╔══
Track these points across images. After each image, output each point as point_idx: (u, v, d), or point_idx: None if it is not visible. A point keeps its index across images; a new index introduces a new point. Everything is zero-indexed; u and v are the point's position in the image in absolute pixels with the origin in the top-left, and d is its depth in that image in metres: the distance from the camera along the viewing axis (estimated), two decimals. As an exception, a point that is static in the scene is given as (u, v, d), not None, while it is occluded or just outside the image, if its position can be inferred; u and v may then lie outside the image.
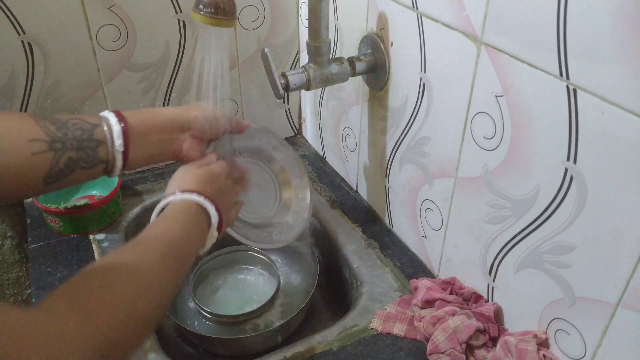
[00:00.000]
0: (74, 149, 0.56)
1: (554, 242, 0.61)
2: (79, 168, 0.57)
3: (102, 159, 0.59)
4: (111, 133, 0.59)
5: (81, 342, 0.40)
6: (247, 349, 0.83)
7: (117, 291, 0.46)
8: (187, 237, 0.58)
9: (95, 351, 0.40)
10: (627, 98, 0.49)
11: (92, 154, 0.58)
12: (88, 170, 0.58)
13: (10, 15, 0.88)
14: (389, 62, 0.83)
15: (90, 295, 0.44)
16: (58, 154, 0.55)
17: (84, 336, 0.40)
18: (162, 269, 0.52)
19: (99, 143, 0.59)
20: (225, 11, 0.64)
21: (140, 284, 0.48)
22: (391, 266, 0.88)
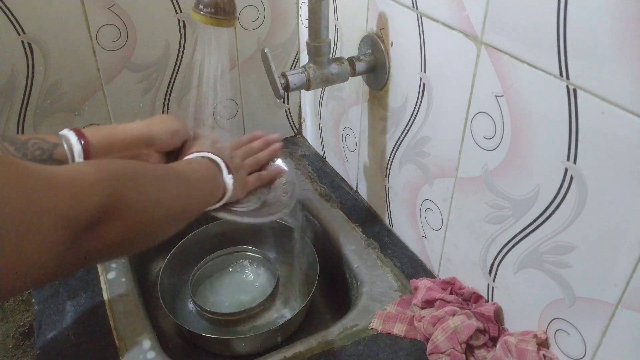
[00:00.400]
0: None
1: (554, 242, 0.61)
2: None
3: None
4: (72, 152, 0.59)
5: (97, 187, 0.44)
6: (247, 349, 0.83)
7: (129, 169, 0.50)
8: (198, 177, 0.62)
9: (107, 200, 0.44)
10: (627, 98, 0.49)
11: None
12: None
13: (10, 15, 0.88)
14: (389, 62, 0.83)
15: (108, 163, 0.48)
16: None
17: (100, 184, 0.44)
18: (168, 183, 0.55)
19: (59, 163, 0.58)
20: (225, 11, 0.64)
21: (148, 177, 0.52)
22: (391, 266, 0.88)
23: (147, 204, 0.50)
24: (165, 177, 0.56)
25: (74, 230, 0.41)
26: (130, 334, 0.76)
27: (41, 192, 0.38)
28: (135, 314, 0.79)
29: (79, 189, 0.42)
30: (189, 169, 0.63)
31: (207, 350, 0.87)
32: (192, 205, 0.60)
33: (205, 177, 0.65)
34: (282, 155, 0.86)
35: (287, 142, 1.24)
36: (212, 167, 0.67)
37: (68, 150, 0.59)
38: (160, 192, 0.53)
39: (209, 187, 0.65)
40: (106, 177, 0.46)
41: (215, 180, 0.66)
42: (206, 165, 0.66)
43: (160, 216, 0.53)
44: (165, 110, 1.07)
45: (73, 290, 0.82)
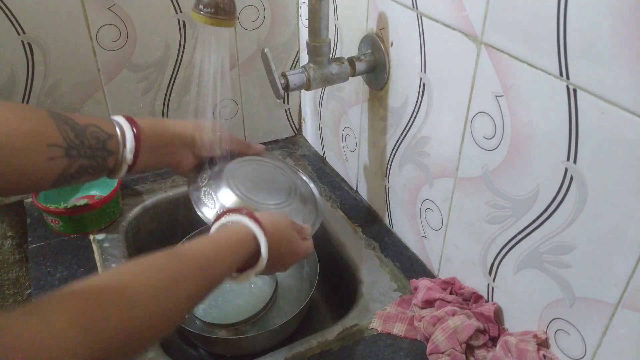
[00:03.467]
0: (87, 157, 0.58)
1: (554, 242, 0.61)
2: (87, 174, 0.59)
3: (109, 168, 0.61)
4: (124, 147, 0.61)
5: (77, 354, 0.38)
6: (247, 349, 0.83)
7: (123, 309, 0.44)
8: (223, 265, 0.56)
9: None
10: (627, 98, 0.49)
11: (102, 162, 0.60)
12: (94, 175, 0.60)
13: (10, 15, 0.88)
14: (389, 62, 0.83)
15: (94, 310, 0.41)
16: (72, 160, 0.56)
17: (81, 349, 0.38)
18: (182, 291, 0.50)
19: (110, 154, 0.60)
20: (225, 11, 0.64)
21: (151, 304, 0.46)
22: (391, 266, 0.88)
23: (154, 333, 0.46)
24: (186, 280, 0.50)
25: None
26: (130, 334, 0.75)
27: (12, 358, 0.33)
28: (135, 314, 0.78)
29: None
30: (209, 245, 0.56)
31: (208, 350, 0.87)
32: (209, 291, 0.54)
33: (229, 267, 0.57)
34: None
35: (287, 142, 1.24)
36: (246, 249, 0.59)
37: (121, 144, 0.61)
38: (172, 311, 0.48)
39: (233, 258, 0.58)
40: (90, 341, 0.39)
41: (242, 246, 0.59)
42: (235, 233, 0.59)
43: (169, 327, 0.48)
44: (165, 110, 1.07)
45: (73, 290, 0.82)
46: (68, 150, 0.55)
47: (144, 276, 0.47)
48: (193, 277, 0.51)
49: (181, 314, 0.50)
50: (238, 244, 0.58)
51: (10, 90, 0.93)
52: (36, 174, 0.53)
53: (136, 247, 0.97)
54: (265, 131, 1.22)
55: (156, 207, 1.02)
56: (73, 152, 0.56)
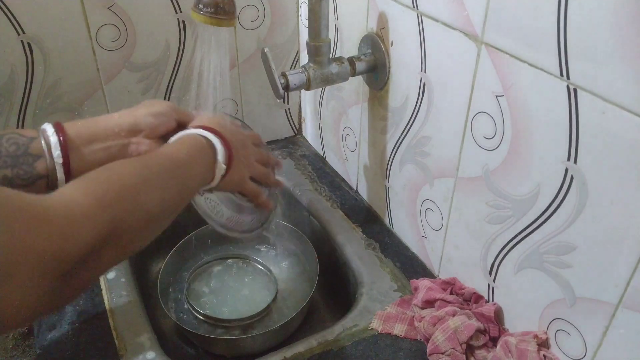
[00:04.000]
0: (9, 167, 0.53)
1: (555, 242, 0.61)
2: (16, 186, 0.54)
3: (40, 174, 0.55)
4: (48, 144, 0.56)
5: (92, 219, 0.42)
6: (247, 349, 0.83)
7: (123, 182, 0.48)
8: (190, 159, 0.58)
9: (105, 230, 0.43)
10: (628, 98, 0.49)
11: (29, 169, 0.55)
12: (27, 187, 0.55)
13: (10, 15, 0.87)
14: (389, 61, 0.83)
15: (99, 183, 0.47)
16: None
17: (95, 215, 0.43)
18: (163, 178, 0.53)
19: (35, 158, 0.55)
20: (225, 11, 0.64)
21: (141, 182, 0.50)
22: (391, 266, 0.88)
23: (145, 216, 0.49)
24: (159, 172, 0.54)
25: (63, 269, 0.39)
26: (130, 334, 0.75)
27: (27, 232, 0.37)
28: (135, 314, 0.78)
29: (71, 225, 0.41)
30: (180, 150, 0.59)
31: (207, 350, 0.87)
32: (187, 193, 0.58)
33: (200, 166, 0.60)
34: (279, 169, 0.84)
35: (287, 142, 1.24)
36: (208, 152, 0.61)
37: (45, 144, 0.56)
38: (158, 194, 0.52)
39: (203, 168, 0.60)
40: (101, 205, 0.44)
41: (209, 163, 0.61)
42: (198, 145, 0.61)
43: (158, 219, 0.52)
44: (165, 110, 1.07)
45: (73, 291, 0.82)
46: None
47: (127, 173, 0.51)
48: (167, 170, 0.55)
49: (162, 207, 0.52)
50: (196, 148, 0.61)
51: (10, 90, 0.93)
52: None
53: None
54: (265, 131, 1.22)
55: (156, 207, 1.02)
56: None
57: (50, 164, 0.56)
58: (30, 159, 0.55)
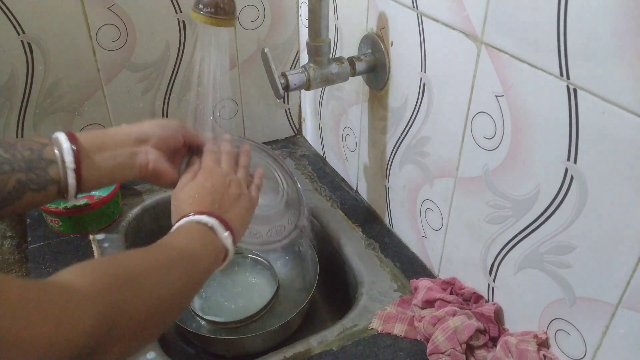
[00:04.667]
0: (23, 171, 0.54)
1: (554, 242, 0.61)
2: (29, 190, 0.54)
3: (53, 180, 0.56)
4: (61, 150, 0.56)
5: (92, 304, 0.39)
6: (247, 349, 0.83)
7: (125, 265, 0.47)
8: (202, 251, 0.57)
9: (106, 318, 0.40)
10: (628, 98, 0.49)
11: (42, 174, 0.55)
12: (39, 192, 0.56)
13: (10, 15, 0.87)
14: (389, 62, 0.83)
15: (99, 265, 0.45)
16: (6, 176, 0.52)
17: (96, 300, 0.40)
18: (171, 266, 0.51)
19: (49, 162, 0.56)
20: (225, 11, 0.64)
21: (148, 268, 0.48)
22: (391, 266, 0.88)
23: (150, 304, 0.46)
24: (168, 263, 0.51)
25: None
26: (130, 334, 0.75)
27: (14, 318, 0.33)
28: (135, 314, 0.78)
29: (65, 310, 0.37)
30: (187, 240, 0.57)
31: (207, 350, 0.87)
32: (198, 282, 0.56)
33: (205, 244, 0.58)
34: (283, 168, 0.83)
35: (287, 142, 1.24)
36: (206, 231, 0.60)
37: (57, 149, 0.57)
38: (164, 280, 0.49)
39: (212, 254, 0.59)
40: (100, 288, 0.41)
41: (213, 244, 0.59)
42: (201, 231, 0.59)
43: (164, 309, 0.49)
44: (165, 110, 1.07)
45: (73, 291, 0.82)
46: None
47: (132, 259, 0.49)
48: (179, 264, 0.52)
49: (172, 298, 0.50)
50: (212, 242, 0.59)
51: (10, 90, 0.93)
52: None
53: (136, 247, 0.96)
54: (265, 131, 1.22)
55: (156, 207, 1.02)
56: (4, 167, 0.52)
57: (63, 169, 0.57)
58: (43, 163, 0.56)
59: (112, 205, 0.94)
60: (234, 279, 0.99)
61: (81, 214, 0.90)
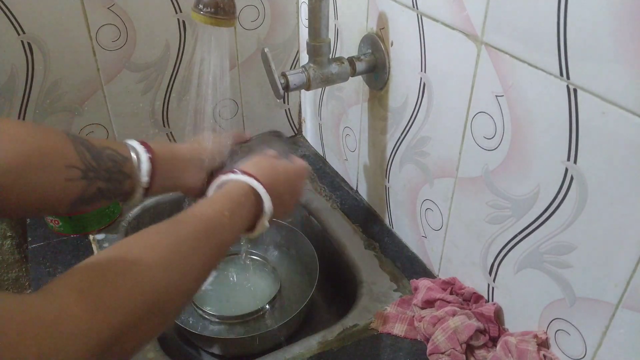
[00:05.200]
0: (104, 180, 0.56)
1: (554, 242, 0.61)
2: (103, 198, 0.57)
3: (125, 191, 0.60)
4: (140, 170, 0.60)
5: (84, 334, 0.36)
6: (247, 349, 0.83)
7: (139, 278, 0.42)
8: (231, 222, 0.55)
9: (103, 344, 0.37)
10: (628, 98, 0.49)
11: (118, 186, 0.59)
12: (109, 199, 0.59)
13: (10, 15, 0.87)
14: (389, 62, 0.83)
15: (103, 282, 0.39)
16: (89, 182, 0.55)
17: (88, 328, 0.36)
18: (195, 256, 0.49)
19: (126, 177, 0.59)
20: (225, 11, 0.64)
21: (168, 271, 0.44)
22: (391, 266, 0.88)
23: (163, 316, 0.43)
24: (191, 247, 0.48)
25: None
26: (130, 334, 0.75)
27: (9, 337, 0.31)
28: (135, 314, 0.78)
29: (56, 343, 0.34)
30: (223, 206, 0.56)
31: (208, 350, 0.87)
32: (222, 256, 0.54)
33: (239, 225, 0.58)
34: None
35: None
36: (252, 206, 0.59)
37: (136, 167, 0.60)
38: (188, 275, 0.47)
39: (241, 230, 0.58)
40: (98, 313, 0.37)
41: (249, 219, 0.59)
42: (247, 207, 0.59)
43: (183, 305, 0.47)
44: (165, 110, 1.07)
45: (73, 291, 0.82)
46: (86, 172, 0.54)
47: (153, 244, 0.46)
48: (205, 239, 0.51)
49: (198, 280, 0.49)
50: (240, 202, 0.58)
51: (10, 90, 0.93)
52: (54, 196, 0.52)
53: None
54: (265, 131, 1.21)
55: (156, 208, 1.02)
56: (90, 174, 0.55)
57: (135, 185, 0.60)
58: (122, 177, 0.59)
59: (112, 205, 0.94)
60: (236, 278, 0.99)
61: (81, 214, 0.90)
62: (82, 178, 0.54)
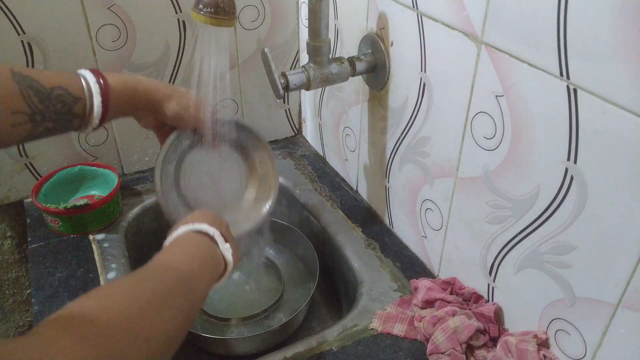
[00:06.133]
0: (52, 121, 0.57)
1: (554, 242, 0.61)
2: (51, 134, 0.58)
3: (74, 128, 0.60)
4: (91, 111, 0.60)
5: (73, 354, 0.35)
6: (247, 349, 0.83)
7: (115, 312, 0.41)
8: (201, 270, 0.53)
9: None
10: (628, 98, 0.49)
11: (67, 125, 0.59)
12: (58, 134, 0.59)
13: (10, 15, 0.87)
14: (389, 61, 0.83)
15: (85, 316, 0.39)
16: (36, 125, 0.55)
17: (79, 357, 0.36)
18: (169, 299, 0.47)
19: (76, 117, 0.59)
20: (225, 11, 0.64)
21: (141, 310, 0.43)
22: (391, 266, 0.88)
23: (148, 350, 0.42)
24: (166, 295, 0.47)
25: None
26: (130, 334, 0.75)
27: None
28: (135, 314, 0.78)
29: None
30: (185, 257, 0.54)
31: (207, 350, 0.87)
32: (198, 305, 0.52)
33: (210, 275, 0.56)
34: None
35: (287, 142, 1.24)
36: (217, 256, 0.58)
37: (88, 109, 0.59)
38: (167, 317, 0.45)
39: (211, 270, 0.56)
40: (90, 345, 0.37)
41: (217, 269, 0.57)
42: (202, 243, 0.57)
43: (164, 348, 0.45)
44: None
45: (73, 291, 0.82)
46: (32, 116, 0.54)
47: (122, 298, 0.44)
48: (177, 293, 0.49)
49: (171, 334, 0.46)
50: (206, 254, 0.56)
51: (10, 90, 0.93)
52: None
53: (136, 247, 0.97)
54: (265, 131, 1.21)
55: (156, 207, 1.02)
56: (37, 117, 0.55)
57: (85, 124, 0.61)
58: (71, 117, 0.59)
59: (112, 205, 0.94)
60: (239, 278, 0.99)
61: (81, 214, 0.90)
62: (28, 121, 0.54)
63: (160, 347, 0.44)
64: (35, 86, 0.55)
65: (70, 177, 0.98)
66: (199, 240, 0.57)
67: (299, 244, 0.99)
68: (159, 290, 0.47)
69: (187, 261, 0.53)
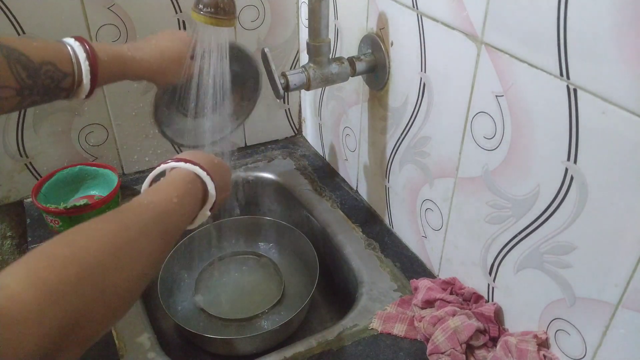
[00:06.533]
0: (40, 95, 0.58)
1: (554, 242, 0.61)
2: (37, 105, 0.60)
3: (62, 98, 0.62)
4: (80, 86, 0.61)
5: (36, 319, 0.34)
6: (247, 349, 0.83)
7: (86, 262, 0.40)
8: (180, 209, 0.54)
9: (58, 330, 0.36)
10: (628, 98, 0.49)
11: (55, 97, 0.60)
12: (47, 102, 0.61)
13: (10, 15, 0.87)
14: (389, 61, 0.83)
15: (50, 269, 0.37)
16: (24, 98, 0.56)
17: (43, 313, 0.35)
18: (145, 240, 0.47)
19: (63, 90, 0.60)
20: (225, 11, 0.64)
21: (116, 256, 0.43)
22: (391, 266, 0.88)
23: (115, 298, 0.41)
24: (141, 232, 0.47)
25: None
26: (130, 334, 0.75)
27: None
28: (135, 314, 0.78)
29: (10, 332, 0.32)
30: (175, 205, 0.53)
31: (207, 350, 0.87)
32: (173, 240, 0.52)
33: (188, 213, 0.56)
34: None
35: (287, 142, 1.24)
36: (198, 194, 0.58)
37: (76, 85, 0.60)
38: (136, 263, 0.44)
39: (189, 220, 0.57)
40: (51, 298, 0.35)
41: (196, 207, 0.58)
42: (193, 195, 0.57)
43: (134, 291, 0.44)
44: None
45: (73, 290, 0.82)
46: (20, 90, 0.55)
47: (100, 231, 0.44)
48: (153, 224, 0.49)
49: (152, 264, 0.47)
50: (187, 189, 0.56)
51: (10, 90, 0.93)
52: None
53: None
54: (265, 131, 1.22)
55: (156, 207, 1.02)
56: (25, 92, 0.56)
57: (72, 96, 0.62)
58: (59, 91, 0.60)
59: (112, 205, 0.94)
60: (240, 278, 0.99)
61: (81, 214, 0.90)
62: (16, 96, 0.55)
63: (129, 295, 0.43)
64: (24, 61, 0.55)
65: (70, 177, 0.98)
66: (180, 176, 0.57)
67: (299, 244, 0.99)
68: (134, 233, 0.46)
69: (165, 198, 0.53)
╚══
What is needed:
The output is the stretch above from the line with "66: (199, 240, 0.57)" through the line with "3: (62, 98, 0.62)", copied word for word with both ends kept and every picture dropped.

Output for this exercise:
66: (199, 240, 0.57)
67: (299, 244, 0.99)
68: (159, 290, 0.47)
69: (187, 261, 0.53)
[00:06.533]
0: (40, 95, 0.58)
1: (554, 242, 0.61)
2: (37, 105, 0.60)
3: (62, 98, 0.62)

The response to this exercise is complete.